The new version also includes a letter from the writer Naomi Mitchison – whose son Avrion was a close friend of Watson – in which she describes the book “as if it were my child”. Watson had written most of The Double Helix while staying at Carradale, the Mitchison house on the Mull of Kintyre, and dedicated the book to Naomi. “Perhaps, you will never write this sort of thing again, that doesn’t matter, you’ve done it once and for all,” Mitchison added in her letter.
These were prophetic words. Watson – who is now 84 – has never come close to repeating the success of The Double Helix, though he has published several other books. On the other hand, he has remained at the centre of the public stage as a champion of science, often with controversial results. In 2007, after making remarks about racial differences in intelligence between Africans and others, he was forced to retire as chancellor of the Cold Spring Harbor Laboratory in New York.
Watson has denied strenuously since then that he is a racist. His remarks were merely ill-considered, he has argued. To judge from the pages of The Double Helix, this habit – of speaking first, and thinking later – is not a new one. Apart from his attitude to “popsies” and disdain for many of his colleagues, Watson’s treatment of Wilkins and his colleague Rosalind Franklin has come in for criticism over the years. Wilkins and Franklin (who died of cancer in 1958) were studying DNA at King’s College London. Crick and Watson were based in Cambridge but never carried out an experiment of their own. Instead they exploited some of Franklin and Wilkins’ X-ray crystallography research to work out the structure of DNA. At the same time Watson portrays Franklin in a cold, unfriendly manner.
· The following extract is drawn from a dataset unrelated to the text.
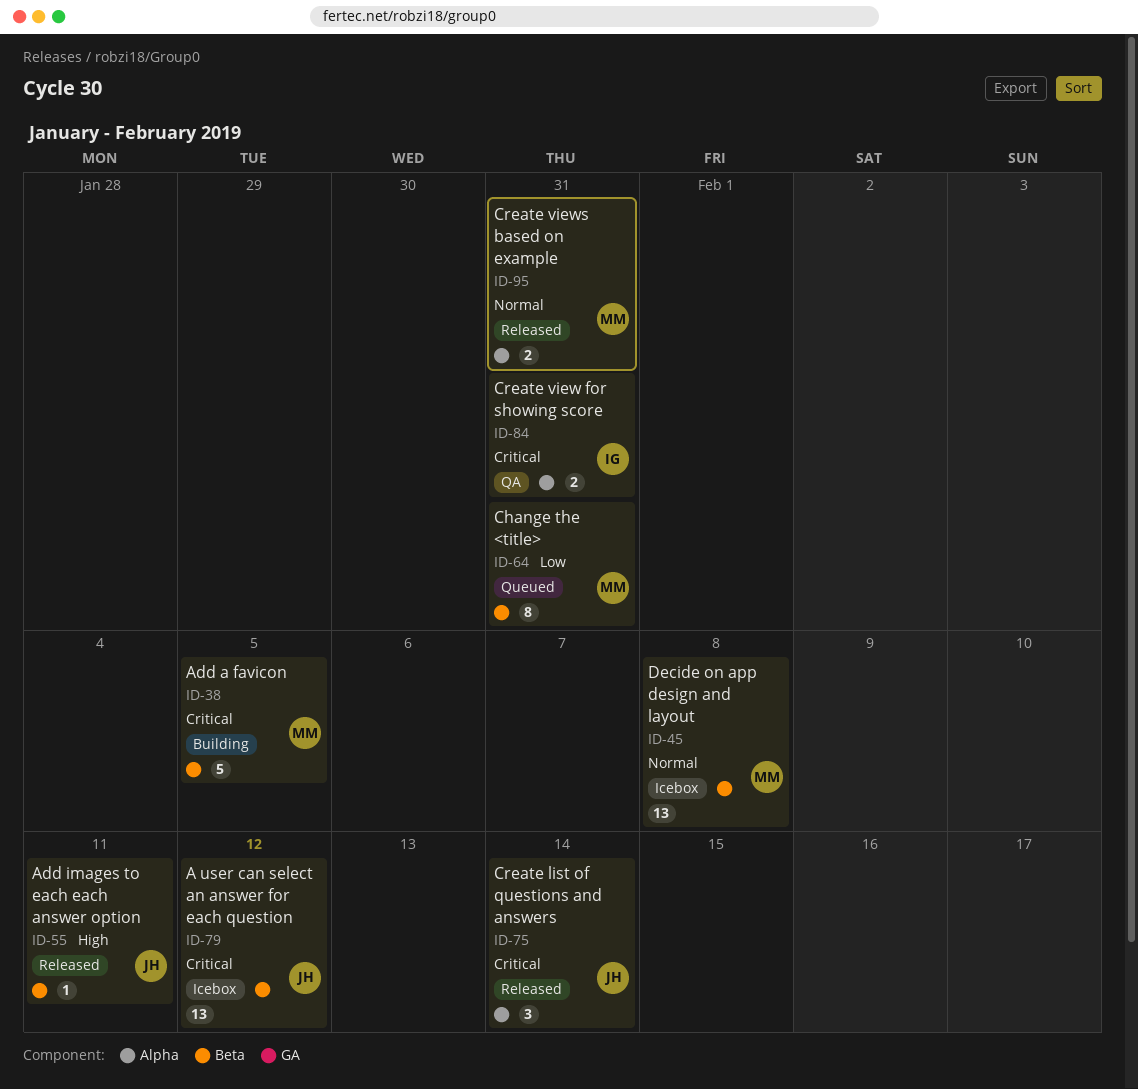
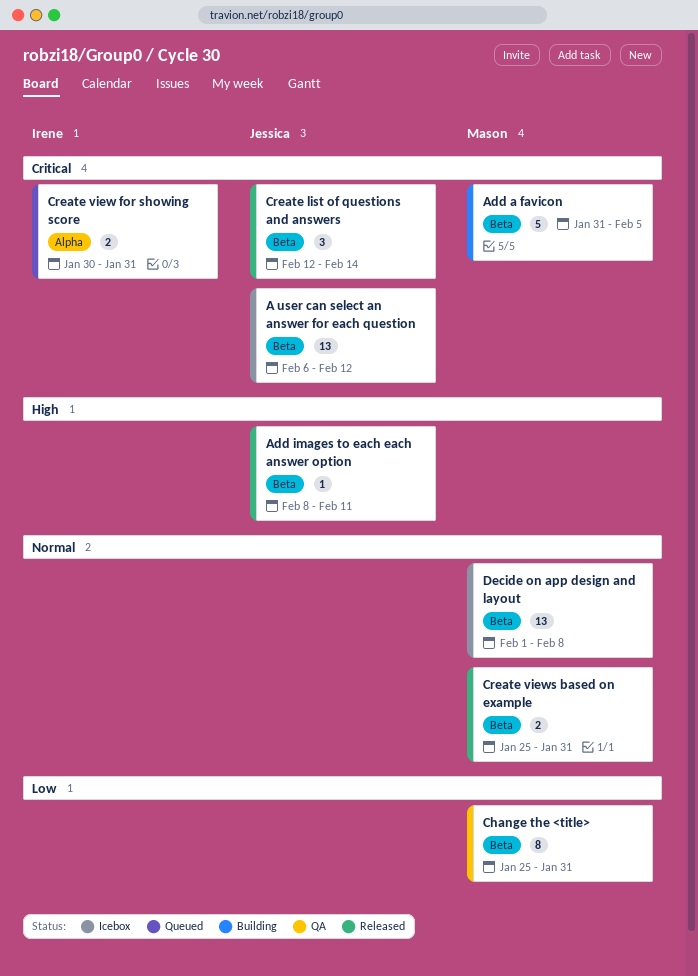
Change the <title>, status: Queued -> QA
Create list of questions and answers, label: Alpha -> Beta
Create view for showing score, status: QA -> Queued
Create views based on example, label: Alpha -> Beta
But Watson last week insisted there was no animosity. “We never felt we were doing anything bad to her,” he told the Observer. Franklin, with Wilkins, wanted to get their data first and then work out the structure of DNA. “We wanted to be ahead of the data.” While Franklin and Wilkins continued with their X-ray work, Crick and Watson worked on different models of the DNA molecule until they hit the right one, a double helix.
If fact, if there was a tragic figure in the story of DNA it was Maurice Wilkins, Watson insisted. Of the four scientists working on DNA – two at Cambridge and two in London – in 1953, he was the only one who had been researching its structure for any length of time. Franklin was imposed on him by the head of his laboratory, John Randall, who emerges from the pages of The Double Helix as a rather Machiavellian figure. In the end, Franklin and Wilkins hardly spoke to each other and Crick and Watson stole the glory while they sulked.
The book also reveals that at the time MI5 was opening Wilkins’s mail on the supposition that he was a communist spy. “He wasn’t,” says Watson. “He was just a rather tragic individual. It was a great shame.”